Read this book if - You want to read a Lifetime movie. You want a thriller that waffles between the past and present to piece the story together.

Beautiful Bad by Annie Ward was an intriguing read. The story begins with a killing, and it's then a backtrack to figure out what the heck happened revolving primarily around a marriage. On the outside, Maddie and Ian appeared to have a happy marriage, however the story reveals that this might not have been the case. The story of what happened is pieced together primarily through Maddie's point of view with additional insight from therapy sessions, her therapist, and her husband. One of the things I didn't realize going in was that this was an unreliable narrator.
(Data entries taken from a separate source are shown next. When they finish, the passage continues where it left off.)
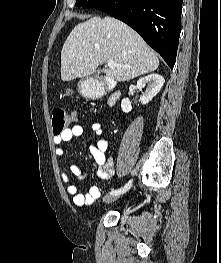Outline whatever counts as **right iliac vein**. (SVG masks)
Here are the masks:
<instances>
[{"instance_id": "obj_1", "label": "right iliac vein", "mask_w": 221, "mask_h": 263, "mask_svg": "<svg viewBox=\"0 0 221 263\" xmlns=\"http://www.w3.org/2000/svg\"><path fill=\"white\" fill-rule=\"evenodd\" d=\"M119 197L120 195H107L103 198V202L105 204H109V203L116 201Z\"/></svg>"}]
</instances>
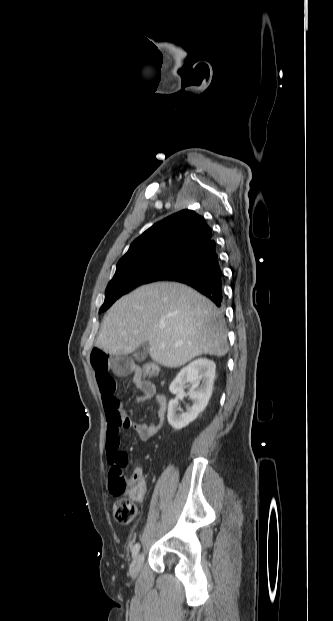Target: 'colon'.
I'll return each instance as SVG.
<instances>
[{"mask_svg":"<svg viewBox=\"0 0 333 621\" xmlns=\"http://www.w3.org/2000/svg\"><path fill=\"white\" fill-rule=\"evenodd\" d=\"M158 366L154 363H146L142 368L135 370L137 377H156ZM109 490L117 497L113 505L114 519L121 524H128L136 516L134 501L146 492V483L143 476L126 478L125 466L121 463L110 468Z\"/></svg>","mask_w":333,"mask_h":621,"instance_id":"1","label":"colon"}]
</instances>
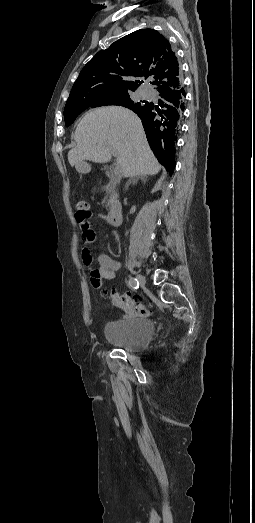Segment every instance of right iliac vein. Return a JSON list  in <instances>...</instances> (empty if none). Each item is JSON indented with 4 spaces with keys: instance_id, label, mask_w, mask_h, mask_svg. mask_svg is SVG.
<instances>
[{
    "instance_id": "obj_1",
    "label": "right iliac vein",
    "mask_w": 255,
    "mask_h": 523,
    "mask_svg": "<svg viewBox=\"0 0 255 523\" xmlns=\"http://www.w3.org/2000/svg\"><path fill=\"white\" fill-rule=\"evenodd\" d=\"M137 280L141 286L145 285V283H146L144 276H142L140 274L137 276Z\"/></svg>"
}]
</instances>
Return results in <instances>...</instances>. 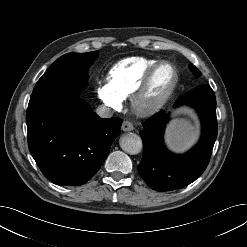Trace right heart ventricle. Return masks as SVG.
Here are the masks:
<instances>
[{
    "label": "right heart ventricle",
    "mask_w": 247,
    "mask_h": 247,
    "mask_svg": "<svg viewBox=\"0 0 247 247\" xmlns=\"http://www.w3.org/2000/svg\"><path fill=\"white\" fill-rule=\"evenodd\" d=\"M157 62L156 59L142 56L125 58L112 68L109 82L122 99L128 98L146 71Z\"/></svg>",
    "instance_id": "obj_1"
}]
</instances>
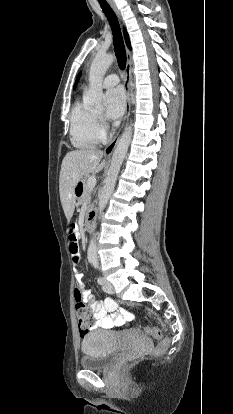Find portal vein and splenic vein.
<instances>
[{
    "label": "portal vein and splenic vein",
    "instance_id": "18ae733b",
    "mask_svg": "<svg viewBox=\"0 0 233 414\" xmlns=\"http://www.w3.org/2000/svg\"><path fill=\"white\" fill-rule=\"evenodd\" d=\"M87 184L89 187L93 188L96 185V178L93 177H89L87 180Z\"/></svg>",
    "mask_w": 233,
    "mask_h": 414
}]
</instances>
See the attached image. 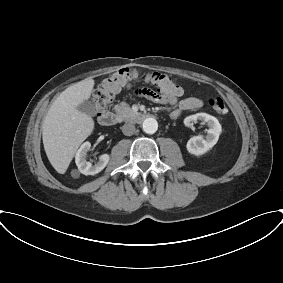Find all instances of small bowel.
<instances>
[{
	"label": "small bowel",
	"mask_w": 283,
	"mask_h": 283,
	"mask_svg": "<svg viewBox=\"0 0 283 283\" xmlns=\"http://www.w3.org/2000/svg\"><path fill=\"white\" fill-rule=\"evenodd\" d=\"M174 88L176 93L167 99L159 100L154 96H147L149 99L159 102H166L170 104H175L178 102V106L172 111V117L176 118L178 117L183 111H189V110H196L201 107V100L197 97H187L180 101H178V98L181 96V88L174 83Z\"/></svg>",
	"instance_id": "obj_1"
}]
</instances>
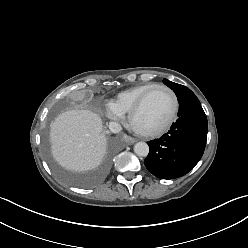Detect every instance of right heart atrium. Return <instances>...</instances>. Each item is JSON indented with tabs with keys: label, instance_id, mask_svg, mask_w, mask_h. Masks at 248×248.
<instances>
[{
	"label": "right heart atrium",
	"instance_id": "right-heart-atrium-1",
	"mask_svg": "<svg viewBox=\"0 0 248 248\" xmlns=\"http://www.w3.org/2000/svg\"><path fill=\"white\" fill-rule=\"evenodd\" d=\"M107 114H108V116L111 118V119H114V120H121L122 119V116L119 114V113H117L114 109H113V107L110 105V106H108V108H107Z\"/></svg>",
	"mask_w": 248,
	"mask_h": 248
}]
</instances>
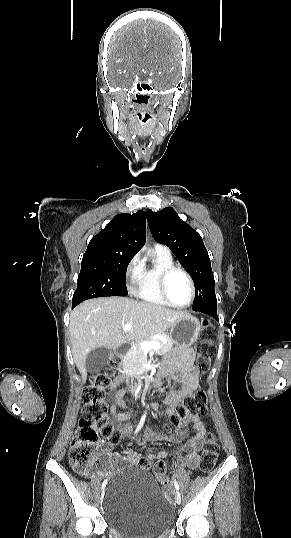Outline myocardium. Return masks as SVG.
Wrapping results in <instances>:
<instances>
[{
    "mask_svg": "<svg viewBox=\"0 0 291 538\" xmlns=\"http://www.w3.org/2000/svg\"><path fill=\"white\" fill-rule=\"evenodd\" d=\"M175 272L182 273L186 277V279H187V281L189 283L190 298H189L188 302L185 303V304H177V303H175L174 301H172V299L170 298L169 293H168V288H167L168 279ZM159 290H160V293H161L163 299L169 305H171L173 307H176V308H187V307H189L193 303L194 298H195V285H194V282H193V279H192L191 275L185 269H183L181 267H178V266L168 267V268L164 269L161 272V274L159 276Z\"/></svg>",
    "mask_w": 291,
    "mask_h": 538,
    "instance_id": "obj_1",
    "label": "myocardium"
}]
</instances>
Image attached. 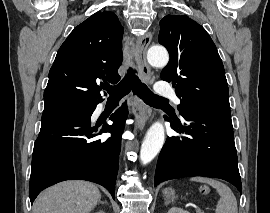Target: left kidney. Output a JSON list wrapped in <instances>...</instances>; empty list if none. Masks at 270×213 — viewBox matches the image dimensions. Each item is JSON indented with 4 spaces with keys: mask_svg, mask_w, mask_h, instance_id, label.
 Returning <instances> with one entry per match:
<instances>
[{
    "mask_svg": "<svg viewBox=\"0 0 270 213\" xmlns=\"http://www.w3.org/2000/svg\"><path fill=\"white\" fill-rule=\"evenodd\" d=\"M168 213H189V212L181 208L173 207L169 209Z\"/></svg>",
    "mask_w": 270,
    "mask_h": 213,
    "instance_id": "1",
    "label": "left kidney"
}]
</instances>
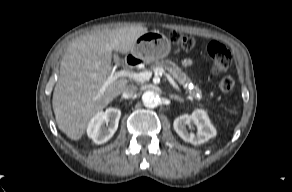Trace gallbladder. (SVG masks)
<instances>
[{"label": "gallbladder", "instance_id": "gallbladder-1", "mask_svg": "<svg viewBox=\"0 0 292 192\" xmlns=\"http://www.w3.org/2000/svg\"><path fill=\"white\" fill-rule=\"evenodd\" d=\"M114 61L119 63L120 62V58L118 55H114Z\"/></svg>", "mask_w": 292, "mask_h": 192}]
</instances>
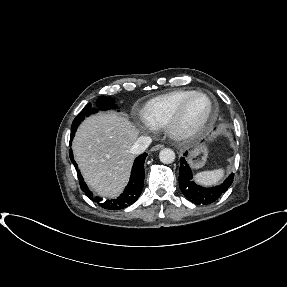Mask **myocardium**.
Here are the masks:
<instances>
[{
  "label": "myocardium",
  "mask_w": 287,
  "mask_h": 287,
  "mask_svg": "<svg viewBox=\"0 0 287 287\" xmlns=\"http://www.w3.org/2000/svg\"><path fill=\"white\" fill-rule=\"evenodd\" d=\"M197 97L208 100L209 109L204 118L195 125H186L185 114L190 102ZM217 116V105L214 99L204 92L195 91L189 95L178 107L173 116L166 123V131L173 139L177 141H188L208 129Z\"/></svg>",
  "instance_id": "f54148a6"
}]
</instances>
Realizing this later in the story meant that some of the twists hit me harder. Regardless, this definitely built suspense as you were only really hearing one perspective on what was happening in the marriage, and it wasn't one you could totally trust. For me, the other interesting dimension was the setting. Given it took place in my hometown (Kansas City), I was reading about drama happening in places I know. It made for a unique angle to read! My only critique was at times there just a little too much happening. I know, I know, that's the point of a thriller like this. However, in trying to inject intrigue and mystery through plot developments it made it a bit too complex. Overall though, this was one that will keep you guessing about what is truth and what isn't until the very end. Thanks to Harper Collins/Park Row Books for the ARC hook-up to get a peek at this one that will definitely have people talking!

Read this book if - You like your thrillers told by an unreliable narrator. You want a thriller built out the mystery of what was really happening in a relationship.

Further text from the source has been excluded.